━━ Data provided ━━

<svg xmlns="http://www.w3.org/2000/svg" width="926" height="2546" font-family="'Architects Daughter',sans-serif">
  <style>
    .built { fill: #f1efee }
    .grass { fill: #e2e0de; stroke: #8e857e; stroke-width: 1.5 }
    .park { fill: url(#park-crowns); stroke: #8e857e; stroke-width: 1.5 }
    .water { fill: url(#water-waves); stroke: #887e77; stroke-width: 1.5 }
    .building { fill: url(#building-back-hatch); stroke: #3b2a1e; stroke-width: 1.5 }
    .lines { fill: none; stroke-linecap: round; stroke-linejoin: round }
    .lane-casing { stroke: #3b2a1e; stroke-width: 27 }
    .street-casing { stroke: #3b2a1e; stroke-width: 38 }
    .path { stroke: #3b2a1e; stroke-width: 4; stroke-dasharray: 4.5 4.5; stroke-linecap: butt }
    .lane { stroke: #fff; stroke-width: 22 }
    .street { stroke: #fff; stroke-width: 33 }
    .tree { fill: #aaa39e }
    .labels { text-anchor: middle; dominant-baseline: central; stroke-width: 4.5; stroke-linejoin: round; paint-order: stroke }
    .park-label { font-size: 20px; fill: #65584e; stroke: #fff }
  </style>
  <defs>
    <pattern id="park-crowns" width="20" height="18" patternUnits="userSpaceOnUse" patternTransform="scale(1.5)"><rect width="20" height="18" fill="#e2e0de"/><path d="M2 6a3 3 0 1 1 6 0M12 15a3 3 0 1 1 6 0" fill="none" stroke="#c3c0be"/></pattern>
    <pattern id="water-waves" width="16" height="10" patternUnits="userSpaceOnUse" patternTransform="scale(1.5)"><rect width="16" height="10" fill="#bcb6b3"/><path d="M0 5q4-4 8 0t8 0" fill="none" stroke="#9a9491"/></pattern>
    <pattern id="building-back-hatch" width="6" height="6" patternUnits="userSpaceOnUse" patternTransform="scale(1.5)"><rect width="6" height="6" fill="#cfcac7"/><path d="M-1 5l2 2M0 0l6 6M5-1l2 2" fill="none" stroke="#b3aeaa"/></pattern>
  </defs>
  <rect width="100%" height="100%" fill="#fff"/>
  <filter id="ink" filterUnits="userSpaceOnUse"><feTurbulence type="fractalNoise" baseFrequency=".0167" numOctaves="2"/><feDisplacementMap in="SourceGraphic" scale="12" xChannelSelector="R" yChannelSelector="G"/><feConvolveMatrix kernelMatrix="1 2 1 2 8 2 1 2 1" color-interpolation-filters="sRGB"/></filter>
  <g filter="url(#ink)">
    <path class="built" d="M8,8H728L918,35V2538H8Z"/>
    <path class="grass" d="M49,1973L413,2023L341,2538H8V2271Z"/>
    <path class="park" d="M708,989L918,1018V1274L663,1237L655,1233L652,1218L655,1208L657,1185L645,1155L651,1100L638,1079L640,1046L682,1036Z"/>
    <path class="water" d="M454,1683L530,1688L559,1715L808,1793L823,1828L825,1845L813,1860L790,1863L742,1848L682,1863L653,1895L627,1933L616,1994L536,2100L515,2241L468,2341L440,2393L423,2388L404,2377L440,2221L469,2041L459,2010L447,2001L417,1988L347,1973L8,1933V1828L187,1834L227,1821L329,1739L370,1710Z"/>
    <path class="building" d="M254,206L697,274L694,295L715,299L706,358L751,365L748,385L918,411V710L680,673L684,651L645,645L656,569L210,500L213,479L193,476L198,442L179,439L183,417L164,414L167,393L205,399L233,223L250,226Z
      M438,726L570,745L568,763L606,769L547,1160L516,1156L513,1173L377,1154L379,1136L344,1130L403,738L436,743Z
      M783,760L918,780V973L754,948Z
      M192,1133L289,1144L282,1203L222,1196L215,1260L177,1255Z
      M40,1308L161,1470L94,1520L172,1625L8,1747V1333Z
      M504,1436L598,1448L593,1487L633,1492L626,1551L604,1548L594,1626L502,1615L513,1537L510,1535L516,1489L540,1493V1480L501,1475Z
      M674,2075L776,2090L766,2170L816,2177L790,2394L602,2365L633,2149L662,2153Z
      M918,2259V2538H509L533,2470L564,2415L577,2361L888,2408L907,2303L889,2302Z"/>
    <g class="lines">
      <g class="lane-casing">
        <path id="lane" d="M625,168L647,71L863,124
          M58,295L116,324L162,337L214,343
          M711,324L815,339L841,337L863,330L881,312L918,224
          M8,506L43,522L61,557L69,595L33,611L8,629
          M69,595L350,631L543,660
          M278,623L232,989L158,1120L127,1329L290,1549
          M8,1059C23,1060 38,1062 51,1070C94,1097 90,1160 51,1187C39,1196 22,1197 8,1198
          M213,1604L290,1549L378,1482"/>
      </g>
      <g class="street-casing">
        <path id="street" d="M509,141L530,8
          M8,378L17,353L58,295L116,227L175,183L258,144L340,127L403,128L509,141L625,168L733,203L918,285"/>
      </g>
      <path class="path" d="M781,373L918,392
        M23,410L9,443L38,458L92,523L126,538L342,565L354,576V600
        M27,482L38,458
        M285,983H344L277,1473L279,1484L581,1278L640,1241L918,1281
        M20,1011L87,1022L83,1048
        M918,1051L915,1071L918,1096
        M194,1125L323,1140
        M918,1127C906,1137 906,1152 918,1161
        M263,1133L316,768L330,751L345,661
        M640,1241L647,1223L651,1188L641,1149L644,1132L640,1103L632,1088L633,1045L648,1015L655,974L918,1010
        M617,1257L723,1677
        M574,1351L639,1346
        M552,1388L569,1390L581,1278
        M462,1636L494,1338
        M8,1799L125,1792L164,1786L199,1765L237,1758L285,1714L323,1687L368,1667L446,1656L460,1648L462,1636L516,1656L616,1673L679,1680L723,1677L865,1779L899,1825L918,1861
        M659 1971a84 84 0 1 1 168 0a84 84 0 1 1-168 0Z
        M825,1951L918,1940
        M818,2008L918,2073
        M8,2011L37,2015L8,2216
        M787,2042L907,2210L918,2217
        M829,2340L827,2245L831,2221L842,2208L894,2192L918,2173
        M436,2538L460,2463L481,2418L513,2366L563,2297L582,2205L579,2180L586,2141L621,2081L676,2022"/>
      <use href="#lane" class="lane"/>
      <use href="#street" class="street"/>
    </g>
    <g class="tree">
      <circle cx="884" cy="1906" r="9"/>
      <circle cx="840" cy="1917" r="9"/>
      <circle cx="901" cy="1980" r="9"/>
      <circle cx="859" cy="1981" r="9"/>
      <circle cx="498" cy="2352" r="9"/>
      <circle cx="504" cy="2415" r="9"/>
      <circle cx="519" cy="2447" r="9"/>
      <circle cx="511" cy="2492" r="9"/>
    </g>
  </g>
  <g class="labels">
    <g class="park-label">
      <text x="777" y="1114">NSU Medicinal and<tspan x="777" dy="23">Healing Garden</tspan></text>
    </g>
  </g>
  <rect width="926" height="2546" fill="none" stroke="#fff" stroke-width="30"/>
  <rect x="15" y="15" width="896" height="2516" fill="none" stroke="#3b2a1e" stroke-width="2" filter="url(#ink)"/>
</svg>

━━━

**Exercise**
When a line in the records above holds "lines", that line is to be reported.

**Response to this task**
    .lines { fill: none; stroke-linecap: round; stroke-linejoin: round }
    <g class="lines">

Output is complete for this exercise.